Unlike a nursing home, we had a finite amount of food...oh, and we were not forced to drink cranberry juice.
Everyday there was at least an hour or so to get out and walk around. I skied "crop circles" into the fresh snow around our camp, breaking trail in an ever growing circle, lap after lap until it looked like a circular plowed bean field. Then it would snow, effectively shaking my giant etch-a-sketch, and I would do it again, making a fun new shape.

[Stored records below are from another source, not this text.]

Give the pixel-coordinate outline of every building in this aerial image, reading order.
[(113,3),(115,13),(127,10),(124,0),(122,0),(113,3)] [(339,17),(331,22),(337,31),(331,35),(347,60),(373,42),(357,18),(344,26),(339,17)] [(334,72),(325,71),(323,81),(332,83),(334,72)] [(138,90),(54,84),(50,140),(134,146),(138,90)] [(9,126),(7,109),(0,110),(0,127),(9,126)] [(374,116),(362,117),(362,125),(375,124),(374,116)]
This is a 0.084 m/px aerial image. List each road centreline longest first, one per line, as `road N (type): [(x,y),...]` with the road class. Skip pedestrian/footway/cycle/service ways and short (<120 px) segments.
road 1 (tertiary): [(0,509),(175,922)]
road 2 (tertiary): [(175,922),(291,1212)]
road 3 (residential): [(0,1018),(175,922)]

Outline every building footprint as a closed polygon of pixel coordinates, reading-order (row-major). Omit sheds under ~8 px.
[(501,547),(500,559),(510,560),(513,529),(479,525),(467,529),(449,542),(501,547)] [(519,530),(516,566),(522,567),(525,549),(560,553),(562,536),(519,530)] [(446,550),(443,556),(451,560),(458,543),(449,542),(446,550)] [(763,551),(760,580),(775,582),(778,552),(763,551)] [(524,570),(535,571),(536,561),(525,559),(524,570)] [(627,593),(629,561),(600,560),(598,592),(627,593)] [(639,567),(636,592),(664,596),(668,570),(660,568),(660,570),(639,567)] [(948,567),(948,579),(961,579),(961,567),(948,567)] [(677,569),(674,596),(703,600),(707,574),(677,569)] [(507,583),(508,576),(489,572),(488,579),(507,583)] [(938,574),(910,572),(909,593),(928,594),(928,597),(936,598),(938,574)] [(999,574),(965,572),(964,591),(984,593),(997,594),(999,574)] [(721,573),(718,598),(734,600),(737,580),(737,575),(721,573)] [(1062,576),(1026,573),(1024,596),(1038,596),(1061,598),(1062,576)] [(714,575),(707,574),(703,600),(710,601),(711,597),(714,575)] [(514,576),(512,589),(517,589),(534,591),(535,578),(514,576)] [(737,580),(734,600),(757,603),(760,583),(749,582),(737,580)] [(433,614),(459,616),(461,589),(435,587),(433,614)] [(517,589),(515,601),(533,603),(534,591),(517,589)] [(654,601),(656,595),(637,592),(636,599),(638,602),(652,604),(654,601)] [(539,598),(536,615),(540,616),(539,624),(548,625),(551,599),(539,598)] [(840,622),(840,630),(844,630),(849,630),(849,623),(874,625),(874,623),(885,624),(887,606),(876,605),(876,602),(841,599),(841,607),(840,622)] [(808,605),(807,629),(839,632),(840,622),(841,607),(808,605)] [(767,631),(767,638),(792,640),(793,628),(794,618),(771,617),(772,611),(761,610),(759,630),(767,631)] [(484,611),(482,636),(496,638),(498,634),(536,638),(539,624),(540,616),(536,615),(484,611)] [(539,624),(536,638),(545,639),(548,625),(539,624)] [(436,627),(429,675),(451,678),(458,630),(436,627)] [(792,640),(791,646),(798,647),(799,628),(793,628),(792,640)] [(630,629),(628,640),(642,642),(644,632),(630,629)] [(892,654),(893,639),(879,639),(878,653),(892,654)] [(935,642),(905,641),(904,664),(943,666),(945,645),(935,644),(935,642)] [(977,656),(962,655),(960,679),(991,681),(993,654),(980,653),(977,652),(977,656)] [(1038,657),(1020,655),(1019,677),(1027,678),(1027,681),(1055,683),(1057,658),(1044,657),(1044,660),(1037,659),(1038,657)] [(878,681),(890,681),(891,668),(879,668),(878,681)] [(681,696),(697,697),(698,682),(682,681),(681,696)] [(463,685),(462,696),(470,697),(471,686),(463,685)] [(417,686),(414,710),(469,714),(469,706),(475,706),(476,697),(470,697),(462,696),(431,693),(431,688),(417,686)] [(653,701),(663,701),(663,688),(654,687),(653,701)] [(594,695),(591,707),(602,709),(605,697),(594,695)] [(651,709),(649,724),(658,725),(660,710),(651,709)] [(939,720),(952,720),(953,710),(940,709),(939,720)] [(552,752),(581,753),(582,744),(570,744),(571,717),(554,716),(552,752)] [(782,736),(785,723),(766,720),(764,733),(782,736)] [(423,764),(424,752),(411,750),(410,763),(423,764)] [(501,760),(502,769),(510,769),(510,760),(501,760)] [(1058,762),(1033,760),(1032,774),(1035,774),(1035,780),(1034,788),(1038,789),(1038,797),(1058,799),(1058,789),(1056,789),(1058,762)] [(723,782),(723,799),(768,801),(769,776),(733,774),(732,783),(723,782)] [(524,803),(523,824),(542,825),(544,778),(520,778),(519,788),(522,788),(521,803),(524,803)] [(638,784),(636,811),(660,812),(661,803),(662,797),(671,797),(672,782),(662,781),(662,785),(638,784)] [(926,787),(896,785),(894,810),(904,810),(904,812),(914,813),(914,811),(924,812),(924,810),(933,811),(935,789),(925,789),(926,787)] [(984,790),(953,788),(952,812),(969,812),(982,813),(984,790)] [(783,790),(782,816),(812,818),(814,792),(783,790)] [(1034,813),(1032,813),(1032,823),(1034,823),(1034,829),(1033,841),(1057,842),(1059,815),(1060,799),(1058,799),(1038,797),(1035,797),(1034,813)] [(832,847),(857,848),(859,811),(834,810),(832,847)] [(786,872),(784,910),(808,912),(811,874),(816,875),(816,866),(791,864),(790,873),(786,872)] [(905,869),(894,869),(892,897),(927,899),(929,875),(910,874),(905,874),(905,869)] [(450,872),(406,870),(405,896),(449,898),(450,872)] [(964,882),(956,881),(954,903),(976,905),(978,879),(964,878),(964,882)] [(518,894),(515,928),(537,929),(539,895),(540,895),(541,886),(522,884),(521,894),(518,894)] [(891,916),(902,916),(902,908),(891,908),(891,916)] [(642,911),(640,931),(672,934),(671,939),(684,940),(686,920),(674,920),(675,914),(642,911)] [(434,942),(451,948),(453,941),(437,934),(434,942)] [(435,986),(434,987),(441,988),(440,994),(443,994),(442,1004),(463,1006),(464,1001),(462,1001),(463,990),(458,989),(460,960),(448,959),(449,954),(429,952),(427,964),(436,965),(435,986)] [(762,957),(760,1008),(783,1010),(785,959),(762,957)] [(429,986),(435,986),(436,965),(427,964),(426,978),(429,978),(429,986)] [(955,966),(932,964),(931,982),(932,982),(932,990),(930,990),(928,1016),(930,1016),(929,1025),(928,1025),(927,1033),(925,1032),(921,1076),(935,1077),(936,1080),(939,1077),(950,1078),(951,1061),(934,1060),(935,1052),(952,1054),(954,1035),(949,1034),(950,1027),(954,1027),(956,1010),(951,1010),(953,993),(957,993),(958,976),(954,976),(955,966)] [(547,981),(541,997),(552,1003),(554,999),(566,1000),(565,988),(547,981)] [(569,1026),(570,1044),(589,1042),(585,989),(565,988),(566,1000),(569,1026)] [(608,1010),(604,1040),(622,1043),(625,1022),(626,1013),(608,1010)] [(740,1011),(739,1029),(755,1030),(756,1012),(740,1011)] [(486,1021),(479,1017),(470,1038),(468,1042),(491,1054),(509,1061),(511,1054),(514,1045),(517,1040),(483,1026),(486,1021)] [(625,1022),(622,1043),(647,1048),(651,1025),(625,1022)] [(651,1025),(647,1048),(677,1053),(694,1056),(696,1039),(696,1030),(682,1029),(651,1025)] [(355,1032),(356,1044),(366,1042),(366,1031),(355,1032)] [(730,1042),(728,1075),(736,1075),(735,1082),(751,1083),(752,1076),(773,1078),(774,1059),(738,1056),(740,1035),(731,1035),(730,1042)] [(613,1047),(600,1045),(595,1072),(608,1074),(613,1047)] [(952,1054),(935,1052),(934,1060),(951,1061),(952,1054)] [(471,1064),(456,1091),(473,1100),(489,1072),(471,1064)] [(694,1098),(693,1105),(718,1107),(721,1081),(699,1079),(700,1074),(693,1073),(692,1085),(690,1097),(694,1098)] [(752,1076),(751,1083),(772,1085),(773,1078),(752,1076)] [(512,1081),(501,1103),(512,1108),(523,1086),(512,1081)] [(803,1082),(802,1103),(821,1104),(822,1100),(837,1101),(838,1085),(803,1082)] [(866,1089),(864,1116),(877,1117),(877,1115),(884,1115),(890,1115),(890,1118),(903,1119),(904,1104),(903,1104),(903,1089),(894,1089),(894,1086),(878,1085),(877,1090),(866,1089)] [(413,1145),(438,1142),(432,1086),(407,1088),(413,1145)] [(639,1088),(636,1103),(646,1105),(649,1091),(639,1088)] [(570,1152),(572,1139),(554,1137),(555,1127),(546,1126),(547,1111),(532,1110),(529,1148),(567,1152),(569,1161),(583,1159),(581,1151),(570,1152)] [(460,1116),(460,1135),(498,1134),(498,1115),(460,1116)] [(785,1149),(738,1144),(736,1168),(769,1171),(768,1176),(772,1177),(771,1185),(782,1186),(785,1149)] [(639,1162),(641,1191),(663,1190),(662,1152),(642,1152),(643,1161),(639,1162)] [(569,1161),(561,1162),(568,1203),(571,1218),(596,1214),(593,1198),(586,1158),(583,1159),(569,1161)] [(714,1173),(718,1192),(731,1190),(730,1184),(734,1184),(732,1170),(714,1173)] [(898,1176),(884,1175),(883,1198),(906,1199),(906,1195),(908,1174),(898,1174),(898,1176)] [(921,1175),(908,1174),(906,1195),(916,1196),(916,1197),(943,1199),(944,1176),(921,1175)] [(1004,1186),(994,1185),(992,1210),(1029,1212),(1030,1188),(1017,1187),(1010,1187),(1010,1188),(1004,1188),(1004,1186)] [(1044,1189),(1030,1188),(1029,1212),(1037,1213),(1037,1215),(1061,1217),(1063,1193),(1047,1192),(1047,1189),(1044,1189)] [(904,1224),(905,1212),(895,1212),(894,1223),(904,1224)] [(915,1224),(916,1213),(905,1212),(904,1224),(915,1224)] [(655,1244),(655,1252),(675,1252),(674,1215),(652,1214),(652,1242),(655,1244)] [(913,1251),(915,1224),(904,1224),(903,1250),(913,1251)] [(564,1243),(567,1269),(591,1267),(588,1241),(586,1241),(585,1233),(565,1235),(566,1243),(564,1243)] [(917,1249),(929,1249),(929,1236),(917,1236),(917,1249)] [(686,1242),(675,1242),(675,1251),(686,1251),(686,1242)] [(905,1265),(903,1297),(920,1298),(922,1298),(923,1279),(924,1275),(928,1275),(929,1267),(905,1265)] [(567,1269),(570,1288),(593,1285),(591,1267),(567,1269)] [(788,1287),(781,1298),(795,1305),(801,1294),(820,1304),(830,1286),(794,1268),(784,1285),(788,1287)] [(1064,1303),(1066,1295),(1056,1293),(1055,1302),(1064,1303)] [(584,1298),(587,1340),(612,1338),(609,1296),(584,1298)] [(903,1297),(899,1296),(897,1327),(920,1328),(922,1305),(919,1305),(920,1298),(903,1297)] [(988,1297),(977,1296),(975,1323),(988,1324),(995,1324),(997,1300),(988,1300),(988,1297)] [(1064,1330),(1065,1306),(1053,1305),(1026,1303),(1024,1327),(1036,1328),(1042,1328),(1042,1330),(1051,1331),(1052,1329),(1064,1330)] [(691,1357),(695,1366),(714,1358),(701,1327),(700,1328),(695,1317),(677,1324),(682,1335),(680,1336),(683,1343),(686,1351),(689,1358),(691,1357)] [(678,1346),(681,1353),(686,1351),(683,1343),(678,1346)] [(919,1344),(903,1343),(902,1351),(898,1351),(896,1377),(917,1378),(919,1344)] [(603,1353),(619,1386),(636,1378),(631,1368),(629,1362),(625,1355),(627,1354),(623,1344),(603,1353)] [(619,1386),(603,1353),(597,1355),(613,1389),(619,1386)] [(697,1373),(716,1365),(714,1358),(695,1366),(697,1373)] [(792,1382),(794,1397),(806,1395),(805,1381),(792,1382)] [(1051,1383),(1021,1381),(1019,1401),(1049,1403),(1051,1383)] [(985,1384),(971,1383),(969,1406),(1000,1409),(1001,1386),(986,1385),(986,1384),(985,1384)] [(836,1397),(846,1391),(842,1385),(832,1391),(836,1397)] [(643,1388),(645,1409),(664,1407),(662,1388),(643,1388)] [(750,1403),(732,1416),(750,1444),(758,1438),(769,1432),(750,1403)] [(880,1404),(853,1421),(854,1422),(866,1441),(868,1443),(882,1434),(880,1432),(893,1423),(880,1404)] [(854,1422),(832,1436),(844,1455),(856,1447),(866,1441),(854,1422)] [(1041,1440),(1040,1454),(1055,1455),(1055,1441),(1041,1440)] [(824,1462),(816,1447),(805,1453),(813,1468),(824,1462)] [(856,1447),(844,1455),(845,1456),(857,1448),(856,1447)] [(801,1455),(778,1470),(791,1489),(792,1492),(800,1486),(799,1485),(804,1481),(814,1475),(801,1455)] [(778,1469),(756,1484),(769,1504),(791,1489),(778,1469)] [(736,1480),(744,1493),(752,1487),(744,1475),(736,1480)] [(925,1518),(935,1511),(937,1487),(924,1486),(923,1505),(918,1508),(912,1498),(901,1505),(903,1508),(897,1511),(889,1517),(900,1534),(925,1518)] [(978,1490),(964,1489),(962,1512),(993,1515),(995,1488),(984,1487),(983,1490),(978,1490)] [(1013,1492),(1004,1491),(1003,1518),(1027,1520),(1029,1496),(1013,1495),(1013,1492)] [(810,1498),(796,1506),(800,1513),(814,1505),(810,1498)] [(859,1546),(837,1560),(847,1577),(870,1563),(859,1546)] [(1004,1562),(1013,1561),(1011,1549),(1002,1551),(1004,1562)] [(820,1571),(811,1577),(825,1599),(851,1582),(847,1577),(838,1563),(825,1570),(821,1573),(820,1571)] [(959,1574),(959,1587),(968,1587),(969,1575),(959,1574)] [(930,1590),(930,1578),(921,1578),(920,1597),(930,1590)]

Day 14 on the glacier we started walking uphill again. We were well rested after 11 days in the tent (understatement). We reached the same high camp at 10,200'. Day 15 we climbed to the summit under some of the most perfect conditions that mountain might ever get. We could see all the way up and down the coast. We could see St. Elias to the north, Glacier Bay to the southeast, and I think we might have got a glimpse of Russia. I'll have to confirm that with Tina Fey of course.
The summit was amazing. We topped out eight hours after leaving our high camp. In hindsight, it was a really good we had not tried to push it any higher on the first attempt because after the Nose pitch there was still a bunch of climbing to be done.
The only bummer was that we had burnt through our food supplies, and Paul Claus was not willing to fly anyone into the range without at least two weeks of food. St. Elias would have to wait. Drake picked us up on day 16, and 45 minutes later we were back on the warm asphalt in front of his hanger, sunning ourselves, talking climbing, and eating cheesy quesadillas.